[Work order]
Produce an exact transcript of all the records.

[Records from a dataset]
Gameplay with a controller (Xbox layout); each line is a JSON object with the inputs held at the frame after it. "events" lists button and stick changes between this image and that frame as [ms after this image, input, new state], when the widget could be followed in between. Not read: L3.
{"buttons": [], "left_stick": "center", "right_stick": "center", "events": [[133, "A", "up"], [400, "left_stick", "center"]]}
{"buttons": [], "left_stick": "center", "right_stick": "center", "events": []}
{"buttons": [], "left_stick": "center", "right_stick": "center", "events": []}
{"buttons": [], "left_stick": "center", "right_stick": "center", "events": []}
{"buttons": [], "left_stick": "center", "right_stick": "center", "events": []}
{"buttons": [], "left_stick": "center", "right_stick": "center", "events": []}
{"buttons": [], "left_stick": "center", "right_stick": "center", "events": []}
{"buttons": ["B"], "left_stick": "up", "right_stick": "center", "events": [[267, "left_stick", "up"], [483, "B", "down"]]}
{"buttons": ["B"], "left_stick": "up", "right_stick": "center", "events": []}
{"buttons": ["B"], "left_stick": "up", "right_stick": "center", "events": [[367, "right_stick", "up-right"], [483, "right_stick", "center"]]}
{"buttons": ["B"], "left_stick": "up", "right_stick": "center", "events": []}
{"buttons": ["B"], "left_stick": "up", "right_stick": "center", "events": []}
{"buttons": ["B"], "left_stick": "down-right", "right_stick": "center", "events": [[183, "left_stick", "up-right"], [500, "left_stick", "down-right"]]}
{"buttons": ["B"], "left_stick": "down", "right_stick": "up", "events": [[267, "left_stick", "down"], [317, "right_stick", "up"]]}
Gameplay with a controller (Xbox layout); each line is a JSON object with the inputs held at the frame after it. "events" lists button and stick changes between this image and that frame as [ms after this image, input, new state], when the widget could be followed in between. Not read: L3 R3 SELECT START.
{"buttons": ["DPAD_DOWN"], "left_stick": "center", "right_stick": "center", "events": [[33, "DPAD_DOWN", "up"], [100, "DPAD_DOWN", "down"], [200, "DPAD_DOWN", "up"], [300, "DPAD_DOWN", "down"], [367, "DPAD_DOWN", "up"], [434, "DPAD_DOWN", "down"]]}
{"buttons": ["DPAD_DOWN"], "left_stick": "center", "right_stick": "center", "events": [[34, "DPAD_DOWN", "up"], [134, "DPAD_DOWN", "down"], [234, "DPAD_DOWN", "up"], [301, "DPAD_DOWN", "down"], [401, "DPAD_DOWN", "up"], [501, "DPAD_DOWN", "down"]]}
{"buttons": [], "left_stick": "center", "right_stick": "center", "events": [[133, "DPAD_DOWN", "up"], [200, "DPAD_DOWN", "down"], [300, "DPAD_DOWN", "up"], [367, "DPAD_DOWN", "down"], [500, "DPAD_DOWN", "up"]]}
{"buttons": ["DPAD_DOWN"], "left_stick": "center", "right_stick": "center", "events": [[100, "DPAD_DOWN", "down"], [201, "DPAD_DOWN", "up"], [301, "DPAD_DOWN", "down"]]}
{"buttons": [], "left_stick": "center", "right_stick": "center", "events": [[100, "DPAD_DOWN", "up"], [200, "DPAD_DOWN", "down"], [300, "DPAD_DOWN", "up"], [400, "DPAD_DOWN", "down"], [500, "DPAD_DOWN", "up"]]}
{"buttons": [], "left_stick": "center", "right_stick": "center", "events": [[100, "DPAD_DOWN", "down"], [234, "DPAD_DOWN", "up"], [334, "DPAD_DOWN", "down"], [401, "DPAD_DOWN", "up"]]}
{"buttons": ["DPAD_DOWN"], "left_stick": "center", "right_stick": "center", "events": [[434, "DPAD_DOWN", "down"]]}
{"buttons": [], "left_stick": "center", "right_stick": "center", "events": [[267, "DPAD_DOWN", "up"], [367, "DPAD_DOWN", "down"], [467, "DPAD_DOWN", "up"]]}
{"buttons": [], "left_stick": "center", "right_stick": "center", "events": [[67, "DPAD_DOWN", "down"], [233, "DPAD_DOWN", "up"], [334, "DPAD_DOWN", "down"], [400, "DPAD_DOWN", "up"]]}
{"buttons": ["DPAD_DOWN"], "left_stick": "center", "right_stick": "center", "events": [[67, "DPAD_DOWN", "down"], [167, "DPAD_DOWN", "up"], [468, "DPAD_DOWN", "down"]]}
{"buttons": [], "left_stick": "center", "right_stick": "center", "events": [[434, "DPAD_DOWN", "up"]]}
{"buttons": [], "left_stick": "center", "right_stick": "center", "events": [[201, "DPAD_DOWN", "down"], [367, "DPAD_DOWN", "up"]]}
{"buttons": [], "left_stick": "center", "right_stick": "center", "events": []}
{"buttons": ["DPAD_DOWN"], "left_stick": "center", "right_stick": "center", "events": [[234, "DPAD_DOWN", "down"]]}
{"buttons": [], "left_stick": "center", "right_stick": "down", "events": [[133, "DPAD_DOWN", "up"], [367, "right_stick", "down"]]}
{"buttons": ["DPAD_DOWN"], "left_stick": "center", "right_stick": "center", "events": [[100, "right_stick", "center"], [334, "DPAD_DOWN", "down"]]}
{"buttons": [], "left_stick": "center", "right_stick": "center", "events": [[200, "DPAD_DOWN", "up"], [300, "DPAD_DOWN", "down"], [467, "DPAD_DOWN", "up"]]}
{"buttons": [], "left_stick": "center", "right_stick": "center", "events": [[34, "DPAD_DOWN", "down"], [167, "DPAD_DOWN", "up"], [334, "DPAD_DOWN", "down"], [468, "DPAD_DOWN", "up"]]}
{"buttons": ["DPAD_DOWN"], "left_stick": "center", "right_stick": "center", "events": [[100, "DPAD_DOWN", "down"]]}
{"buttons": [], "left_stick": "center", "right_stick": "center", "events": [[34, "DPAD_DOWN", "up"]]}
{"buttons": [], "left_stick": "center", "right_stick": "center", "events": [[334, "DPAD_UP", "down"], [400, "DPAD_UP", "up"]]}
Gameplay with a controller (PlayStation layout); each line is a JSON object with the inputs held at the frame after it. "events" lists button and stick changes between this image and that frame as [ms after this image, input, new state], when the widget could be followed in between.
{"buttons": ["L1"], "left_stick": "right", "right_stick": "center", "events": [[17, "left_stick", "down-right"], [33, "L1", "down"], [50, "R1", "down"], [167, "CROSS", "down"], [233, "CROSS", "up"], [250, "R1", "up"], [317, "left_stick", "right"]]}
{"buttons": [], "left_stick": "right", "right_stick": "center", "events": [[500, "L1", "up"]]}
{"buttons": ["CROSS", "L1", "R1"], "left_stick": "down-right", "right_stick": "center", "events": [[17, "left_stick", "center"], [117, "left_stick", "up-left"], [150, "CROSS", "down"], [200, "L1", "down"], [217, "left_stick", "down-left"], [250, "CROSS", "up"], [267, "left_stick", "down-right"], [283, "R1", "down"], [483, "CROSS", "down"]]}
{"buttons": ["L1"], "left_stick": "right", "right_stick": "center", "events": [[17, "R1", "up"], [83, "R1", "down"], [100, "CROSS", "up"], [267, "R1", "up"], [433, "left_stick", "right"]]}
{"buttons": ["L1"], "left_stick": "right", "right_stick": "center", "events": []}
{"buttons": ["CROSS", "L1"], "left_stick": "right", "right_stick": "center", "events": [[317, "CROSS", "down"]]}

[Answer area]
Gameplay with a controller (Xbox layout); each line is a JSON object with the inputs held at the frame after it. "events" lists button and stick changes between this image and that frame as [ms after this image, input, new state], when the widget could be followed in between. Not read: L3.
{"buttons": [], "left_stick": "center", "right_stick": "center", "events": [[133, "A", "up"], [400, "left_stick", "center"]]}
{"buttons": [], "left_stick": "center", "right_stick": "center", "events": []}
{"buttons": [], "left_stick": "center", "right_stick": "center", "events": []}
{"buttons": [], "left_stick": "center", "right_stick": "center", "events": []}
{"buttons": [], "left_stick": "center", "right_stick": "center", "events": []}
{"buttons": [], "left_stick": "center", "right_stick": "center", "events": []}
{"buttons": [], "left_stick": "center", "right_stick": "center", "events": []}
{"buttons": ["B"], "left_stick": "up", "right_stick": "center", "events": [[267, "left_stick", "up"], [483, "B", "down"]]}
{"buttons": ["B"], "left_stick": "up", "right_stick": "center", "events": []}
{"buttons": ["B"], "left_stick": "up", "right_stick": "center", "events": [[367, "right_stick", "up-right"], [483, "right_stick", "center"]]}
{"buttons": ["B"], "left_stick": "up", "right_stick": "center", "events": []}
{"buttons": ["B"], "left_stick": "up", "right_stick": "center", "events": []}
{"buttons": ["B"], "left_stick": "down-right", "right_stick": "center", "events": [[183, "left_stick", "up-right"], [500, "left_stick", "down-right"]]}
{"buttons": ["B"], "left_stick": "down", "right_stick": "up", "events": [[267, "left_stick", "down"], [317, "right_stick", "up"]]}
Gameplay with a controller (Xbox layout); each line is a JSON object with the inputs held at the frame after it. "events" lists button and stick changes between this image and that frame as [ms after this image, input, new state], when the widget could be followed in between. Not read: L3 R3 SELECT START.
{"buttons": ["DPAD_DOWN"], "left_stick": "center", "right_stick": "center", "events": [[33, "DPAD_DOWN", "up"], [100, "DPAD_DOWN", "down"], [200, "DPAD_DOWN", "up"], [300, "DPAD_DOWN", "down"], [367, "DPAD_DOWN", "up"], [434, "DPAD_DOWN", "down"]]}
{"buttons": ["DPAD_DOWN"], "left_stick": "center", "right_stick": "center", "events": [[34, "DPAD_DOWN", "up"], [134, "DPAD_DOWN", "down"], [234, "DPAD_DOWN", "up"], [301, "DPAD_DOWN", "down"], [401, "DPAD_DOWN", "up"], [501, "DPAD_DOWN", "down"]]}
{"buttons": [], "left_stick": "center", "right_stick": "center", "events": [[133, "DPAD_DOWN", "up"], [200, "DPAD_DOWN", "down"], [300, "DPAD_DOWN", "up"], [367, "DPAD_DOWN", "down"], [500, "DPAD_DOWN", "up"]]}
{"buttons": ["DPAD_DOWN"], "left_stick": "center", "right_stick": "center", "events": [[100, "DPAD_DOWN", "down"], [201, "DPAD_DOWN", "up"], [301, "DPAD_DOWN", "down"]]}
{"buttons": [], "left_stick": "center", "right_stick": "center", "events": [[100, "DPAD_DOWN", "up"], [200, "DPAD_DOWN", "down"], [300, "DPAD_DOWN", "up"], [400, "DPAD_DOWN", "down"], [500, "DPAD_DOWN", "up"]]}
{"buttons": [], "left_stick": "center", "right_stick": "center", "events": [[100, "DPAD_DOWN", "down"], [234, "DPAD_DOWN", "up"], [334, "DPAD_DOWN", "down"], [401, "DPAD_DOWN", "up"]]}
{"buttons": ["DPAD_DOWN"], "left_stick": "center", "right_stick": "center", "events": [[434, "DPAD_DOWN", "down"]]}
{"buttons": [], "left_stick": "center", "right_stick": "center", "events": [[267, "DPAD_DOWN", "up"], [367, "DPAD_DOWN", "down"], [467, "DPAD_DOWN", "up"]]}
{"buttons": [], "left_stick": "center", "right_stick": "center", "events": [[67, "DPAD_DOWN", "down"], [233, "DPAD_DOWN", "up"], [334, "DPAD_DOWN", "down"], [400, "DPAD_DOWN", "up"]]}
{"buttons": ["DPAD_DOWN"], "left_stick": "center", "right_stick": "center", "events": [[67, "DPAD_DOWN", "down"], [167, "DPAD_DOWN", "up"], [468, "DPAD_DOWN", "down"]]}
{"buttons": [], "left_stick": "center", "right_stick": "center", "events": [[434, "DPAD_DOWN", "up"]]}
{"buttons": [], "left_stick": "center", "right_stick": "center", "events": [[201, "DPAD_DOWN", "down"], [367, "DPAD_DOWN", "up"]]}
{"buttons": [], "left_stick": "center", "right_stick": "center", "events": []}
{"buttons": ["DPAD_DOWN"], "left_stick": "center", "right_stick": "center", "events": [[234, "DPAD_DOWN", "down"]]}
{"buttons": [], "left_stick": "center", "right_stick": "down", "events": [[133, "DPAD_DOWN", "up"], [367, "right_stick", "down"]]}
{"buttons": ["DPAD_DOWN"], "left_stick": "center", "right_stick": "center", "events": [[100, "right_stick", "center"], [334, "DPAD_DOWN", "down"]]}
{"buttons": [], "left_stick": "center", "right_stick": "center", "events": [[200, "DPAD_DOWN", "up"], [300, "DPAD_DOWN", "down"], [467, "DPAD_DOWN", "up"]]}
{"buttons": [], "left_stick": "center", "right_stick": "center", "events": [[34, "DPAD_DOWN", "down"], [167, "DPAD_DOWN", "up"], [334, "DPAD_DOWN", "down"], [468, "DPAD_DOWN", "up"]]}
{"buttons": ["DPAD_DOWN"], "left_stick": "center", "right_stick": "center", "events": [[100, "DPAD_DOWN", "down"]]}
{"buttons": [], "left_stick": "center", "right_stick": "center", "events": [[34, "DPAD_DOWN", "up"]]}
{"buttons": [], "left_stick": "center", "right_stick": "center", "events": [[334, "DPAD_UP", "down"], [400, "DPAD_UP", "up"]]}
Gameplay with a controller (PlayStation layout); each line is a JSON object with the inputs held at the frame after it. "events" lists button and stick changes between this image and that frame as [ms after this image, input, new state], when the widget could be followed in between.
{"buttons": ["L1"], "left_stick": "right", "right_stick": "center", "events": [[17, "left_stick", "down-right"], [33, "L1", "down"], [50, "R1", "down"], [167, "CROSS", "down"], [233, "CROSS", "up"], [250, "R1", "up"], [317, "left_stick", "right"]]}
{"buttons": [], "left_stick": "right", "right_stick": "center", "events": [[500, "L1", "up"]]}
{"buttons": ["CROSS", "L1", "R1"], "left_stick": "down-right", "right_stick": "center", "events": [[17, "left_stick", "center"], [117, "left_stick", "up-left"], [150, "CROSS", "down"], [200, "L1", "down"], [217, "left_stick", "down-left"], [250, "CROSS", "up"], [267, "left_stick", "down-right"], [283, "R1", "down"], [483, "CROSS", "down"]]}
{"buttons": ["L1"], "left_stick": "right", "right_stick": "center", "events": [[17, "R1", "up"], [83, "R1", "down"], [100, "CROSS", "up"], [267, "R1", "up"], [433, "left_stick", "right"]]}
{"buttons": ["L1"], "left_stick": "right", "right_stick": "center", "events": []}
{"buttons": ["CROSS", "L1"], "left_stick": "right", "right_stick": "center", "events": [[317, "CROSS", "down"]]}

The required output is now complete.